The following are some functions that can be used to precisely intercept Chinese strings. the utf8 encoded multi-byte string is truncated. the code is as follows:

  1. // Truncate the utf8 string
  2. Function utf8Substr ($ str, $ from, $ len)
  3. {
  4. Return preg_replace ('# ^ (? : [X00-x7F] | [xC0-xFF] [x80-xBF] +) {0, '. $ from .'}'.
  5. '((? : [X00-x7F] | [xC0-xFF] [x80-xBF] +) {0, '. $ len.'}). * # s ',
  6. '$ 1', $ str );
  7. }
  8. ?>

UTF-8, GB2312 support Chinese character truncation function, the code is as follows:

  1. /*
  2. Chinese character truncation functions supported by Utf-8 and gb2312
  3. Cut_str (string, truncation length, start length, encoding );
  4. The default encoding format is UTF-8.
  5. The default start length is 0.
  6. */
  7.  
  8. Function cut_str ($ string, $ sublen, $ start = 0, $ code = 'utf-8 ')
  9. {
  10. If ($ code = 'utf-8 ')
  11. {
  12. $ Pa = "/[x01-x7f] | [xc2-xdf] [x80-xbf] | xe0 [xa0-xbf] [x80-xbf] | [xe1-xef] [x80-xbf] [x80-xbf] | xf0 [x90-xbf] [x80-xbf]] [x80-xbf] | [xf1-xf7] [x80-xbf] [x80-xbf] [x80-xbf]/";
  13. Preg_match_all ($ pa, $ string, $ t_string );
  14.  
  15. If (count ($ t_string [0])-$ start> $ sublen) return join ('', array_slice ($ t_string [0], $ start, $ sublen )). "... ";
  16. Return join ('', array_slice ($ t_string [0], $ start, $ sublen ));
  17. }
  18. Else
  19. {
  20. $ Start = $ start * 2;
  21. $ Sublen = $ sublen * 2;
  22. $ Strlen = strlen ($ string );
  23. $ Tmpstr = '';
  24.  
  25. For ($ I = 0; $ I <$ strlen; $ I ++)
  26. {
  27. If ($ I >=$ start & $ I <($ start + $ sublen ))
  28. {
  29. If (ord (substr ($ string, $ I, 1)> 129)
  30. {
  31. $ Tmpstr. = substr ($ string, $ I, 2 );
  32. }
  33. Else
  34. {
  35. $ Tmpstr. = substr ($ string, $ I, 1 );
  36. }
  37. }
  38. If (ord (substr ($ string, $ I, 1)> 129) $ I ++;
  39. }
  40. If (strlen ($ tmpstr) <$ strlen) $ tmpstr. = "...";
  41. Return $ tmpstr;
  42. }
  43. }
  44.  
  45. $ Str = "the string to be intercepted by abcd ";
  46. Echo cut_str ($ str, 8, 0, 'gb2312 ');
  47. ?>

Contact Us

The content source of this page is from Internet, which doesn't represent Alibaba Cloud's opinion; products and services mentioned on that page don't have any relationship with Alibaba Cloud.

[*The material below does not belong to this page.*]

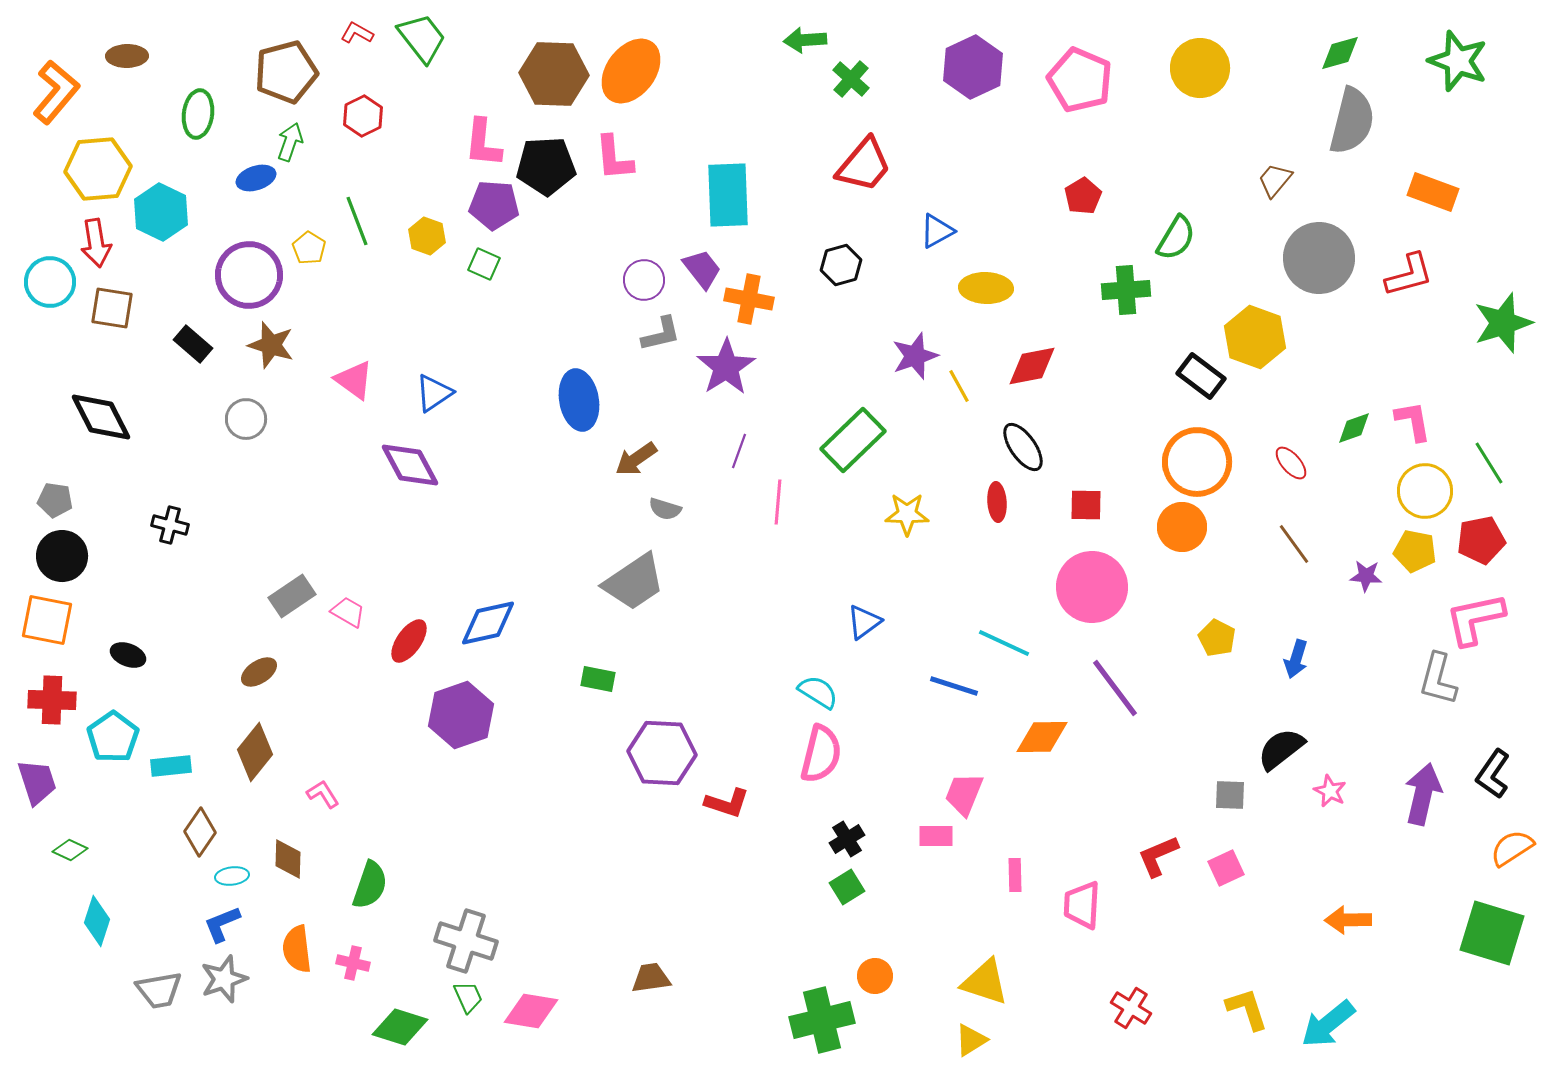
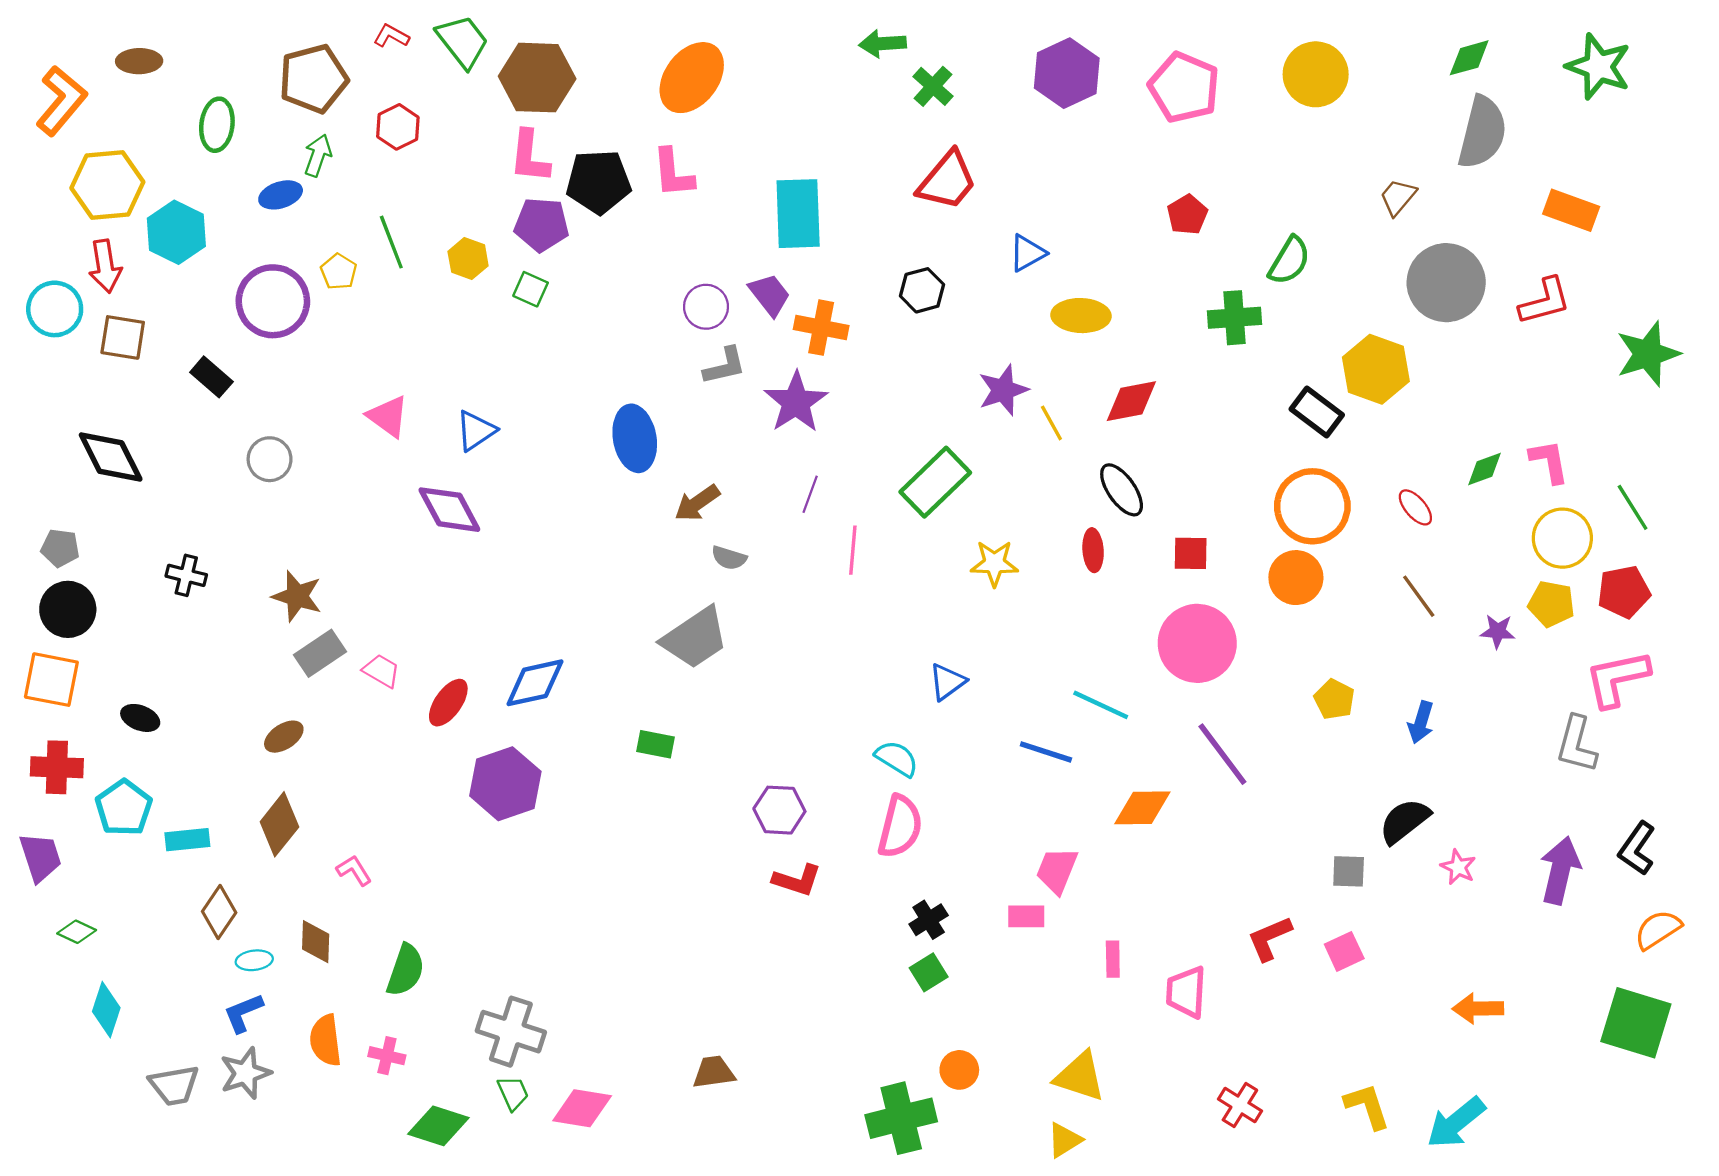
brown hexagon: (554, 74) -> (537, 78), moved
brown star: (271, 345) -> (297, 596), moved
purple hexagon: (662, 753) -> (779, 810), moved, size x0.7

If the content of the page makes you feel confusing, please write us an email, we will handle the problem within 5 days after receiving your email.

If you find any instances of plagiarism from the community, please send an email to: info-contact@alibabacloud.com and provide relevant evidence. A staff member will contact you within 5 working days.

A Free Trial That Lets You Build Big!

Start building with 50+ products and up to 12 months usage for Elastic Compute Service

  • Sales Support

    1 on 1 presale consultation

  • After-Sales Support

    24/7 Technical Support 6 Free Tickets per Quarter Faster Response

  • Alibaba Cloud offers highly flexible support services tailored to meet your exact needs.